European stock markets lost steam yesterday and slid lower following a meeting by directors of the European Central Bank (ECB).
In New York, the Dow Jones index dipped as investors mulled mixed economic data on housing and jobs.
That marked a swift change from optimism on Wednesday as Joe Biden was inaugurated as the 46th US president.
In Frankfurt, ECB chief Christine Lagarde warned the coronavirus pandemic posed “serious risks” to the eurozone economy as new variants spread quickly and vaccination campaigns stumbled.
ECB policymakers left key interest rates on hold however, and took no fresh action after ramping up their pandemic support last month.
The euro fell in value against the pound, with the British currency buoyed by the UK’s early vaccine rollout, analysts said.
The stronger pound, which briefly hit a 2.5-year high versus the dollar, weighed on London’s benchmark FTSE 100 index, especially on multinationals that record substantial earnings in the US currency.
The FTSE 100 fell 0.4% to close at 6,715.42; Frankfurt’s DAX 30 was down 0.1% at 13,906.67, while Paris’ CAC 40 lost 0.7% at 5,590.79.
Europe’s single currency also gained ground against the dollar, and Lagarde emphasised during a press briefing: “We are monitoring very carefully exchange rates.”
A stronger euro makes imports cheaper, keeping a lid on consumer prices and inflation, while exports become less competitive, hurting growth prospects.
Under Lagarde, the ECB took unprecedented steps last year to cushion the impact of Covid-19 on the euro economy.
Its biggest weapon is a pandemic emergency bond-buying scheme, known as PEPP, that was in December topped up by €500bn to reach a total envelope of €1.85tn . The scheme was also extended to March 2022.
The bank has also offered ultra-cheap bank loans and held interest rates at historic lows.
The goal of the measures is to keep borrowing costs low to encourage spending and investment in the 19-nation currency club, in a bid to boost growth and inflation.
But eurozone inflation has stayed stubbornly low for years and even turned negative in 2020.
But at the end of the day, UniCredit research chief Marco Valli remarked that the ECB’s “foreign exchange rhetoric did not change, confirming that the euro has not yet approached the GC’s (governing council’s) pain threshold.”
Earlier in the day, Asian stock markets posted solid gains as Biden prepared to unveil plans on tackling the coronavirus crisis.

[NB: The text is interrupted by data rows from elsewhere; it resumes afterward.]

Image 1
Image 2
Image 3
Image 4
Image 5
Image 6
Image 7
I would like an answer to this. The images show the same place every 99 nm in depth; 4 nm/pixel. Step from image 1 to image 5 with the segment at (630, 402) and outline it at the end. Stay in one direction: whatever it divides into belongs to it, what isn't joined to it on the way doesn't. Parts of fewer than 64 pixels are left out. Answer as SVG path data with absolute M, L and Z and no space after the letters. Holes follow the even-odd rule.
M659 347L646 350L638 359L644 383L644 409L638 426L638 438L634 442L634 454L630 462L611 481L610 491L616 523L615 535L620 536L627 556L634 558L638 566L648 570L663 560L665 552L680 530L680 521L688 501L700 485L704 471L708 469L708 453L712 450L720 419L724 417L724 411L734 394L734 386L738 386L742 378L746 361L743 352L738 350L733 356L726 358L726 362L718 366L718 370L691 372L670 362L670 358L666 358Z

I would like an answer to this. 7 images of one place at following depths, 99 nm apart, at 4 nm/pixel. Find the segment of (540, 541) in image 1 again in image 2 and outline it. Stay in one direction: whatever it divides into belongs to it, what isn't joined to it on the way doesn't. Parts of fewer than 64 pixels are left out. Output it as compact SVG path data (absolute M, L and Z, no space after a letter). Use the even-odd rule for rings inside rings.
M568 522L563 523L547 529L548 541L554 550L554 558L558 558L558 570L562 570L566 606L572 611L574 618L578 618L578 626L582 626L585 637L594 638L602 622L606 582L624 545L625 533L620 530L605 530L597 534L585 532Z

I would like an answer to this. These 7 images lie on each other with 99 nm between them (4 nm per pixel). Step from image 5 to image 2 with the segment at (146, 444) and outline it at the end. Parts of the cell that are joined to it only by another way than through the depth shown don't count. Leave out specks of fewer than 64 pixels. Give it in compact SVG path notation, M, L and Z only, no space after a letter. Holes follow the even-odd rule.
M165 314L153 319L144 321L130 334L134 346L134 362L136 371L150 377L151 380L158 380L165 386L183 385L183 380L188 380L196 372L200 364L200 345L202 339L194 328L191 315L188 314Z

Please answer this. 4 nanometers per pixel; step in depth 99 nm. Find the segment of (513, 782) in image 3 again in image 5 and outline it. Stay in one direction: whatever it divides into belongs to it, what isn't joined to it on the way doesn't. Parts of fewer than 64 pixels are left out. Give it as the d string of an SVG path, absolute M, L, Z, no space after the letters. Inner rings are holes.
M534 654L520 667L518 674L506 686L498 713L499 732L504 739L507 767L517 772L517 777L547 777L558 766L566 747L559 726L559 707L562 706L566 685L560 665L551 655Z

The Bank of Japan revised its growth outlook upwards for the next two years meanwhile, and maintained its ultra-loose monetary policy while noting it was hard to establish clear forecasts owing to the pandemic.
On Wednesday, Biden signed a flurry of executive orders, starting with rejoining the 2015 Paris climate accord and keeping the United States in the World Health Organization.
On Thursday, investors welcomed official data that showed strength in the US housing market.
On the other hand, new US jobless claims fell marginally from the prior week, but remained at 900,000, a stunningly high level some 10 months into the coronavirus pandemic.
“The consensus view now (is) that...Biden’s early focus will be more on growth than tax hikes,” said Axi strategist Stephen Innes.
Meanwhile, “central banks may have a little more to do yet if we’re going to see the turbo charged recovery we’re hoping for,” Oanda trading group analyst Craig Erlam told AFP.